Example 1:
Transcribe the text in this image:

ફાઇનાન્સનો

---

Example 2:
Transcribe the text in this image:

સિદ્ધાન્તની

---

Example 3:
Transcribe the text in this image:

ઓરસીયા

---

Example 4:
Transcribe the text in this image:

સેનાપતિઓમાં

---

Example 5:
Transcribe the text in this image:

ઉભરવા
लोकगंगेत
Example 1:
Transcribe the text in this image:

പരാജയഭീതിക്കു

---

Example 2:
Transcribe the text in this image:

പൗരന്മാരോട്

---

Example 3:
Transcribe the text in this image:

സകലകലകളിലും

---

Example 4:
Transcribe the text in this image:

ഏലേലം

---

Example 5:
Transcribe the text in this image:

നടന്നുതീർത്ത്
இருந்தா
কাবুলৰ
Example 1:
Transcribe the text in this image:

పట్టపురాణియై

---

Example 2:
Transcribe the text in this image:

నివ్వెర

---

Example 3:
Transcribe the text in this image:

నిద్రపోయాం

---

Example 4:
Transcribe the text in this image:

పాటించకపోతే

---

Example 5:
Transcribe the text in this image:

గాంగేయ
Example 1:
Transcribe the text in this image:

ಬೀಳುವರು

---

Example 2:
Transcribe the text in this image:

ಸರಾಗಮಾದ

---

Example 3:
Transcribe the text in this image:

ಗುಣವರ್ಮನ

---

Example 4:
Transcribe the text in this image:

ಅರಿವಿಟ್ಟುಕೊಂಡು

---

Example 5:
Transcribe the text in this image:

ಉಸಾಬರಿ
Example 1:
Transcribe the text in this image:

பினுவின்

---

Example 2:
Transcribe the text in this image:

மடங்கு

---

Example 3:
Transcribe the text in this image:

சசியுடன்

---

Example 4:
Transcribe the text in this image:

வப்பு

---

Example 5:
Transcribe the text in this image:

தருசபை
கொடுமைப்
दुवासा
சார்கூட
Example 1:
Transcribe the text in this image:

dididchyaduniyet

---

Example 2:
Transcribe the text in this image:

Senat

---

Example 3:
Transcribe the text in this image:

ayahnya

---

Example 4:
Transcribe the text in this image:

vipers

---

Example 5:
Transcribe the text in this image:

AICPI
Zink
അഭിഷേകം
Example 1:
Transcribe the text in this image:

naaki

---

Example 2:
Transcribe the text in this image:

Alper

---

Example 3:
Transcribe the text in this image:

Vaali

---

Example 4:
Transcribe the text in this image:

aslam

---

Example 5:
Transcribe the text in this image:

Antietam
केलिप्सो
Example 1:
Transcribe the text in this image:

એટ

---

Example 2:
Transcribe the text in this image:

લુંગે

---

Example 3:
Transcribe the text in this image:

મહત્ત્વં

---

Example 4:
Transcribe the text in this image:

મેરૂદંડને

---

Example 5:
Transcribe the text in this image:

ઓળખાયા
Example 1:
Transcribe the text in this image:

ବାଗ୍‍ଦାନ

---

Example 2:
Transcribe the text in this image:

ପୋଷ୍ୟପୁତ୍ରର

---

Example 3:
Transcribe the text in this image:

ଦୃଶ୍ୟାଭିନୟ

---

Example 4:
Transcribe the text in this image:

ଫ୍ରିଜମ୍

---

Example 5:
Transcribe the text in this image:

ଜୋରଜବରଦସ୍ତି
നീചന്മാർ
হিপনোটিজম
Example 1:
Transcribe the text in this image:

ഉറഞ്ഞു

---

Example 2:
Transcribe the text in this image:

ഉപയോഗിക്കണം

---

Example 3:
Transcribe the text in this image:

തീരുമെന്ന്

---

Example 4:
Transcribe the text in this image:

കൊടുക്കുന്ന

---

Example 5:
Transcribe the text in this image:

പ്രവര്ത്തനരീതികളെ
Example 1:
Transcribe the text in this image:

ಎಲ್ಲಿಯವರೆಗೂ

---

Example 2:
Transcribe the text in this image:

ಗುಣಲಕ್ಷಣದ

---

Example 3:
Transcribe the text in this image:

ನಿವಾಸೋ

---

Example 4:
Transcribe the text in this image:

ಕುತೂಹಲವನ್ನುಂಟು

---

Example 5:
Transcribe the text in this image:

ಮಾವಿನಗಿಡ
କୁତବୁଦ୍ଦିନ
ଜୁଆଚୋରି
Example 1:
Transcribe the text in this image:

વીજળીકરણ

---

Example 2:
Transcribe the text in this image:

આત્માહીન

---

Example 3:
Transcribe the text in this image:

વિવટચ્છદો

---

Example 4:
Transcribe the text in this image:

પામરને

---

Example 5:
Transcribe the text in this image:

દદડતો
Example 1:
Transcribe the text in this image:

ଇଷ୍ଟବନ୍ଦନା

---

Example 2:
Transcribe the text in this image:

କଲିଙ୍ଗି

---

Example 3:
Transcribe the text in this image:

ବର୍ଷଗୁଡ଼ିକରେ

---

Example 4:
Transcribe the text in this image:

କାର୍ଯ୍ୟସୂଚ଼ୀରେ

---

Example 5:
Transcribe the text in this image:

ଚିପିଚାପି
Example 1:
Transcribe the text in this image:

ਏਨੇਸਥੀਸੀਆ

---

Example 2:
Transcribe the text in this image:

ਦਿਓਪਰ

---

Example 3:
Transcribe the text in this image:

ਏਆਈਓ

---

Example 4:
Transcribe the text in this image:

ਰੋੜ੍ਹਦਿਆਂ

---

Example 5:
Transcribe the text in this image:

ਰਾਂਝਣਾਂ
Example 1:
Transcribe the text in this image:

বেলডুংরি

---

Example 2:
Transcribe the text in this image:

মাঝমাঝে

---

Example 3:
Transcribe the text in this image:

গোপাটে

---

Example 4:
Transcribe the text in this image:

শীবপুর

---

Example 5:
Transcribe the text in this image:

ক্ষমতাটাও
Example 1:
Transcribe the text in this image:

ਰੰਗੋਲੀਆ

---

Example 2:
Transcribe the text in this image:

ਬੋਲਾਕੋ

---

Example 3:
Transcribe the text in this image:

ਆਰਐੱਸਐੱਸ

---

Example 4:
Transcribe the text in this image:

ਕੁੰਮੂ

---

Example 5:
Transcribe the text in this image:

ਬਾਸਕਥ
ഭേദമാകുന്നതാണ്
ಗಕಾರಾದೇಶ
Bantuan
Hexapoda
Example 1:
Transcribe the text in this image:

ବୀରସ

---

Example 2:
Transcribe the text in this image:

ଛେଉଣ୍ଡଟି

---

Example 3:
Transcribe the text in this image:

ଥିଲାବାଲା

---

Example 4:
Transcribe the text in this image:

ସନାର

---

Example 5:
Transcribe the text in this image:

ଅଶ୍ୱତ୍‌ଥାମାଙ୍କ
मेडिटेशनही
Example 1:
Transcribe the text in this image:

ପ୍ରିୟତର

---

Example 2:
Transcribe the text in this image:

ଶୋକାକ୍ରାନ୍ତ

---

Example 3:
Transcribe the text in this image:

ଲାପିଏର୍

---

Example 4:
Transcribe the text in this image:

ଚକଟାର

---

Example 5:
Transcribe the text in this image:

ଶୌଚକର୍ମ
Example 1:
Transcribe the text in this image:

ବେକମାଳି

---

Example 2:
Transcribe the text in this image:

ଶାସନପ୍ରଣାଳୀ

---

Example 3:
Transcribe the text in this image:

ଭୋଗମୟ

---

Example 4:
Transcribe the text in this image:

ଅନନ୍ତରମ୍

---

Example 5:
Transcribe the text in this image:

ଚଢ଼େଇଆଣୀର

· · ·

• [WHAT TO DO]: Nothing but the complete listing, repeated exactly, belongs in the answer.

• [RESPONSE AREA]:
Example 1:
Transcribe the text in this image:

ફાઇનાન્સનો

---

Example 2:
Transcribe the text in this image:

સિદ્ધાન્તની

---

Example 3:
Transcribe the text in this image:

ઓરસીયા

---

Example 4:
Transcribe the text in this image:

સેનાપતિઓમાં

---

Example 5:
Transcribe the text in this image:

ઉભરવા
लोकगंगेत
Example 1:
Transcribe the text in this image:

പരാജയഭീതിക്കു

---

Example 2:
Transcribe the text in this image:

പൗരന്മാരോട്

---

Example 3:
Transcribe the text in this image:

സകലകലകളിലും

---

Example 4:
Transcribe the text in this image:

ഏലേലം

---

Example 5:
Transcribe the text in this image:

നടന്നുതീർത്ത്
இருந்தா
কাবুলৰ
Example 1:
Transcribe the text in this image:

పట్టపురాణియై

---

Example 2:
Transcribe the text in this image:

నివ్వెర

---

Example 3:
Transcribe the text in this image:

నిద్రపోయాం

---

Example 4:
Transcribe the text in this image:

పాటించకపోతే

---

Example 5:
Transcribe the text in this image:

గాంగేయ
Example 1:
Transcribe the text in this image:

ಬೀಳುವರು

---

Example 2:
Transcribe the text in this image:

ಸರಾಗಮಾದ

---

Example 3:
Transcribe the text in this image:

ಗುಣವರ್ಮನ

---

Example 4:
Transcribe the text in this image:

ಅರಿವಿಟ್ಟುಕೊಂಡು

---

Example 5:
Transcribe the text in this image:

ಉಸಾಬರಿ
Example 1:
Transcribe the text in this image:

பினுவின்

---

Example 2:
Transcribe the text in this image:

மடங்கு

---

Example 3:
Transcribe the text in this image:

சசியுடன்

---

Example 4:
Transcribe the text in this image:

வப்பு

---

Example 5:
Transcribe the text in this image:

தருசபை
கொடுமைப்
दुवासा
சார்கூட
Example 1:
Transcribe the text in this image:

dididchyaduniyet

---

Example 2:
Transcribe the text in this image:

Senat

---

Example 3:
Transcribe the text in this image:

ayahnya

---

Example 4:
Transcribe the text in this image:

vipers

---

Example 5:
Transcribe the text in this image:

AICPI
Zink
അഭിഷേകം
Example 1:
Transcribe the text in this image:

naaki

---

Example 2:
Transcribe the text in this image:

Alper

---

Example 3:
Transcribe the text in this image:

Vaali

---

Example 4:
Transcribe the text in this image:

aslam

---

Example 5:
Transcribe the text in this image:

Antietam
केलिप्सो
Example 1:
Transcribe the text in this image:

એટ

---

Example 2:
Transcribe the text in this image:

લુંગે

---

Example 3:
Transcribe the text in this image:

મહત્ત્વં

---

Example 4:
Transcribe the text in this image:

મેરૂદંડને

---

Example 5:
Transcribe the text in this image:

ઓળખાયા
Example 1:
Transcribe the text in this image:

ବାଗ୍‍ଦାନ

---

Example 2:
Transcribe the text in this image:

ପୋଷ୍ୟପୁତ୍ରର

---

Example 3:
Transcribe the text in this image:

ଦୃଶ୍ୟାଭିନୟ

---

Example 4:
Transcribe the text in this image:

ଫ୍ରିଜମ୍

---

Example 5:
Transcribe the text in this image:

ଜୋରଜବରଦସ୍ତି
നീചന്മാർ
হিপনোটিজম
Example 1:
Transcribe the text in this image:

ഉറഞ്ഞു

---

Example 2:
Transcribe the text in this image:

ഉപയോഗിക്കണം

---

Example 3:
Transcribe the text in this image:

തീരുമെന്ന്

---

Example 4:
Transcribe the text in this image:

കൊടുക്കുന്ന

---

Example 5:
Transcribe the text in this image:

പ്രവര്ത്തനരീതികളെ
Example 1:
Transcribe the text in this image:

ಎಲ್ಲಿಯವರೆಗೂ

---

Example 2:
Transcribe the text in this image:

ಗುಣಲಕ್ಷಣದ

---

Example 3:
Transcribe the text in this image:

ನಿವಾಸೋ

---

Example 4:
Transcribe the text in this image:

ಕುತೂಹಲವನ್ನುಂಟು

---

Example 5:
Transcribe the text in this image:

ಮಾವಿನಗಿಡ
କୁତବୁଦ୍ଦିନ
ଜୁଆଚୋରି
Example 1:
Transcribe the text in this image:

વીજળીકરણ

---

Example 2:
Transcribe the text in this image:

આત્માહીન

---

Example 3:
Transcribe the text in this image:

વિવટચ્છદો

---

Example 4:
Transcribe the text in this image:

પામરને

---

Example 5:
Transcribe the text in this image:

દદડતો
Example 1:
Transcribe the text in this image:

ଇଷ୍ଟବନ୍ଦନା

---

Example 2:
Transcribe the text in this image:

କଲିଙ୍ଗି

---

Example 3:
Transcribe the text in this image:

ବର୍ଷଗୁଡ଼ିକରେ

---

Example 4:
Transcribe the text in this image:

କାର୍ଯ୍ୟସୂଚ଼ୀରେ

---

Example 5:
Transcribe the text in this image:

ଚିପିଚାପି
Example 1:
Transcribe the text in this image:

ਏਨੇਸਥੀਸੀਆ

---

Example 2:
Transcribe the text in this image:

ਦਿਓਪਰ

---

Example 3:
Transcribe the text in this image:

ਏਆਈਓ

---

Example 4:
Transcribe the text in this image:

ਰੋੜ੍ਹਦਿਆਂ

---

Example 5:
Transcribe the text in this image:

ਰਾਂਝਣਾਂ
Example 1:
Transcribe the text in this image:

বেলডুংরি

---

Example 2:
Transcribe the text in this image:

মাঝমাঝে

---

Example 3:
Transcribe the text in this image:

গোপাটে

---

Example 4:
Transcribe the text in this image:

শীবপুর

---

Example 5:
Transcribe the text in this image:

ক্ষমতাটাও
Example 1:
Transcribe the text in this image:

ਰੰਗੋਲੀਆ

---

Example 2:
Transcribe the text in this image:

ਬੋਲਾਕੋ

---

Example 3:
Transcribe the text in this image:

ਆਰਐੱਸਐੱਸ

---

Example 4:
Transcribe the text in this image:

ਕੁੰਮੂ

---

Example 5:
Transcribe the text in this image:

ਬਾਸਕਥ
ഭേദമാകുന്നതാണ്
ಗಕಾರಾದೇಶ
Bantuan
Hexapoda
Example 1:
Transcribe the text in this image:

ବୀରସ

---

Example 2:
Transcribe the text in this image:

ଛେଉଣ୍ଡଟି

---

Example 3:
Transcribe the text in this image:

ଥିଲାବାଲା

---

Example 4:
Transcribe the text in this image:

ସନାର

---

Example 5:
Transcribe the text in this image:

ଅଶ୍ୱତ୍‌ଥାମାଙ୍କ
मेडिटेशनही
Example 1:
Transcribe the text in this image:

ପ୍ରିୟତର

---

Example 2:
Transcribe the text in this image:

ଶୋକାକ୍ରାନ୍ତ

---

Example 3:
Transcribe the text in this image:

ଲାପିଏର୍

---

Example 4:
Transcribe the text in this image:

ଚକଟାର

---

Example 5:
Transcribe the text in this image:

ଶୌଚକର୍ମ
Example 1:
Transcribe the text in this image:

ବେକମାଳି

---

Example 2:
Transcribe the text in this image:

ଶାସନପ୍ରଣାଳୀ

---

Example 3:
Transcribe the text in this image:

ଭୋଗମୟ

---

Example 4:
Transcribe the text in this image:

ଅନନ୍ତରମ୍

---

Example 5:
Transcribe the text in this image:

ଚଢ଼େଇଆଣୀର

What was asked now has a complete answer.